The landscape of life sciences research is being transformed as the precision of molecular dynamics simulations becomes virtually indistinguishable from that of wet-lab experiments. Molecular Dynamics (MD) simulations vary in the methods used to calculate forces. Classical molecular dynamics enables rapid simulations through the application of a predetermined interatomic potential function, while ab initio molecular dynamics utilizes potential derived from the electronic structure of molecules, providing accurate molecular characterizations but facing the challenge of excessive computational overheads for large systems. Recently, machine learning force fields (MLFFs) have shed light on balancing the accuracy and efficiency by fitting an inter-atomic potential while the high-quality data at ab initio accuracy is a prerequisite.
Several MD datasets have been generated at the Density Functional Theory (DFT) level. However, the computational cost increases cubically with the number of atoms, these datasets primarily focus on small organic molecules and have a limited variety of conformations. Our goal is to generate a comprehensive, full-atom protein MD dataset that explores the nearly entire conformational space. This will enhance the applicability of MLFFs for protein dynamics and enable the detection of protein behaviors that classical MD simulations cannot achieve.
In this study, we focus on the simplest protein, Chignolin, which has only 166 atoms. The key challenge is how to fully explore the conformational space of proteins at the DFT level. According to our preliminary experiments, simulating Chignolin to a microsecond will take more than 28,000 years by quantum simulation. Thus, we design a novel technology by combining a series of classic MD simulations and quantum MD simulations and reduce the computational time from 28,000 years to 3 months. As shown in the poster image, we employ replica exchange MD and conventional MD to comprehensively explore the conformational space of Chignolin. Then we select the representative structures from massive simulation trajectories as "anchors" of the protein. The concept of "anchor" is key to our data generation technology. They are derived from fast classic MD simulations, represent the potential energy surface of the protein and are then fed into quantum simulation for accurate energy and force calculation. By taking the advantages from both sides, anchors connect between classic MD and quantum MD and complete the task with acceptable time consumption. As a result, 2 million samples are generated by employing over 7 million CPU core hours in 3 months.
An interesting thing is to utilize the dataset to train MLFF and run MD simulations driven by the model to gain new insights into protein dynamics. During the model training, we have found that the more data is incorporated, the better the model’s performance. Furthermore, when performing MD simulations powered by the model, a protonation process has been detected when a hydrogen bonded to a nitrogen is attracted by an oxygen atom in another residue and form a steady bond. This can serve as a starting point to study the phenomenon that classic MD cannot do. By utilizing the dataset (AIMD-Chig: exploring the conformational space of 166-atom protein Chignolin with ab initio molecular dynamics (figshare.com)), a large variety of research can be conducted to study the protein dynamics with ab initio accuracy.

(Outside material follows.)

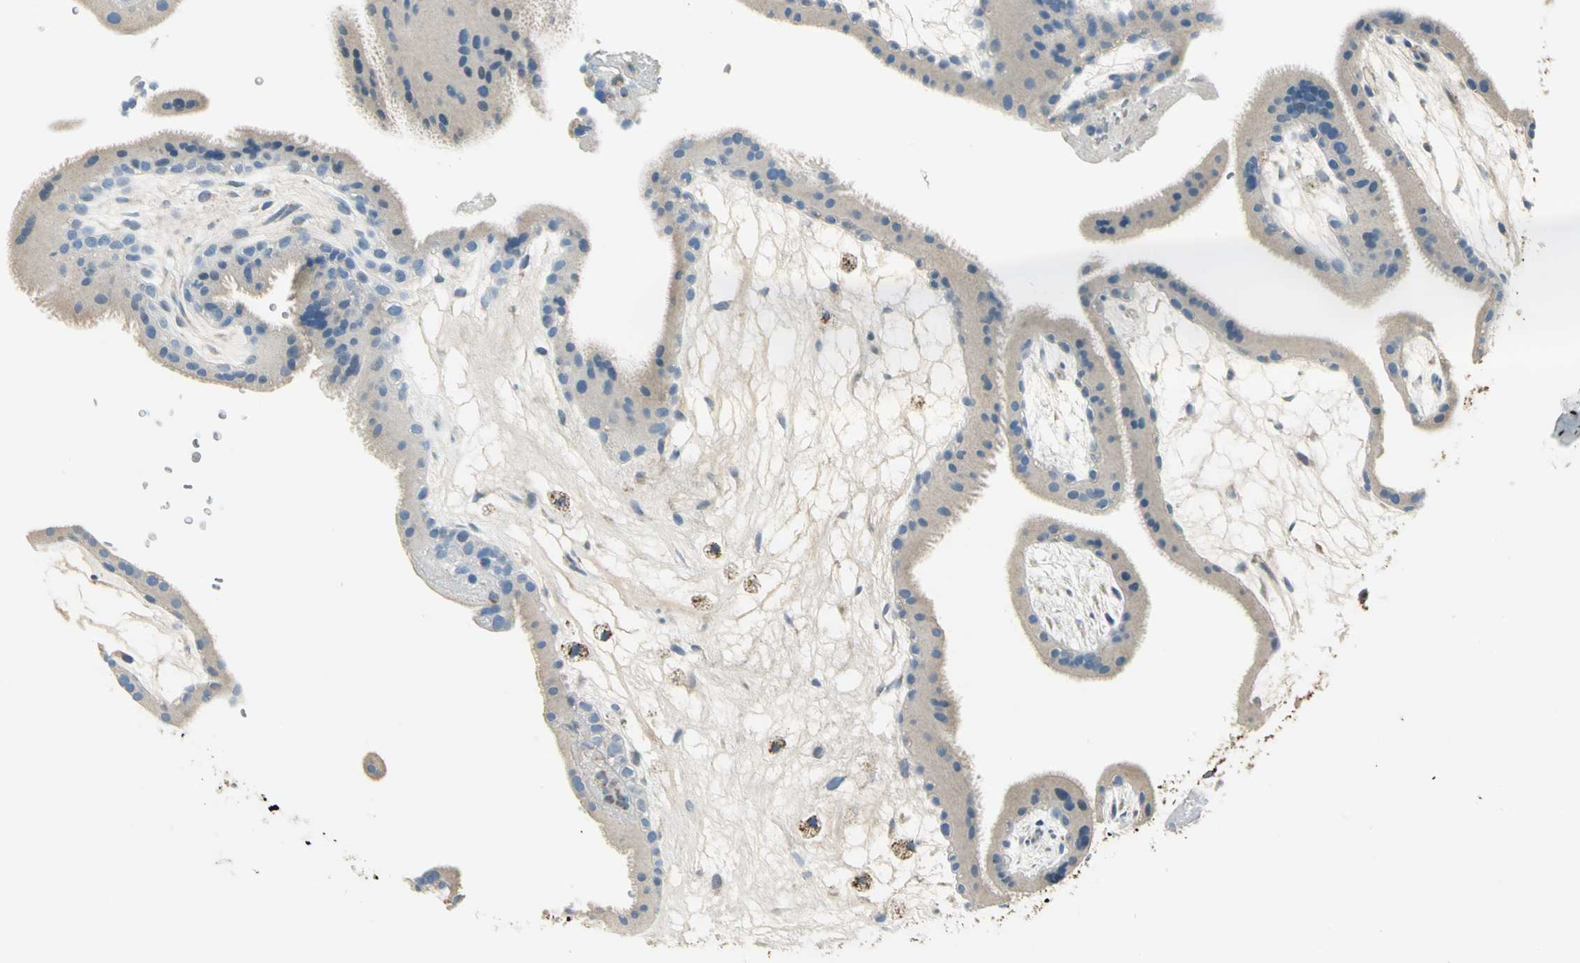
{"staining": {"intensity": "weak", "quantity": "<25%", "location": "cytoplasmic/membranous"}, "tissue": "placenta", "cell_type": "Trophoblastic cells", "image_type": "normal", "snomed": [{"axis": "morphology", "description": "Normal tissue, NOS"}, {"axis": "topography", "description": "Placenta"}], "caption": "DAB (3,3'-diaminobenzidine) immunohistochemical staining of unremarkable human placenta displays no significant staining in trophoblastic cells.", "gene": "ACADM", "patient": {"sex": "female", "age": 19}}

This dataset is part of the outcomes of a larger project known as AI-powered Ab Initio Molecular Dynamics (AI2BMD) (AI2BMD: efficient characterization of protein dynamics with ab initio accuracy | bioRxiv), which makes use of AI to do fast molecular dynamics simulation for large molecular systems with near ab initio accuracy. It achieves near ab initio accuracy for energy and force calculations of proteins containing over 10,000 atoms. With the ability of simulating protein dynamics at ab initio accuracy, the project effectively complements laboratory experiments in understanding the dynamic aspects of various biochemical processes.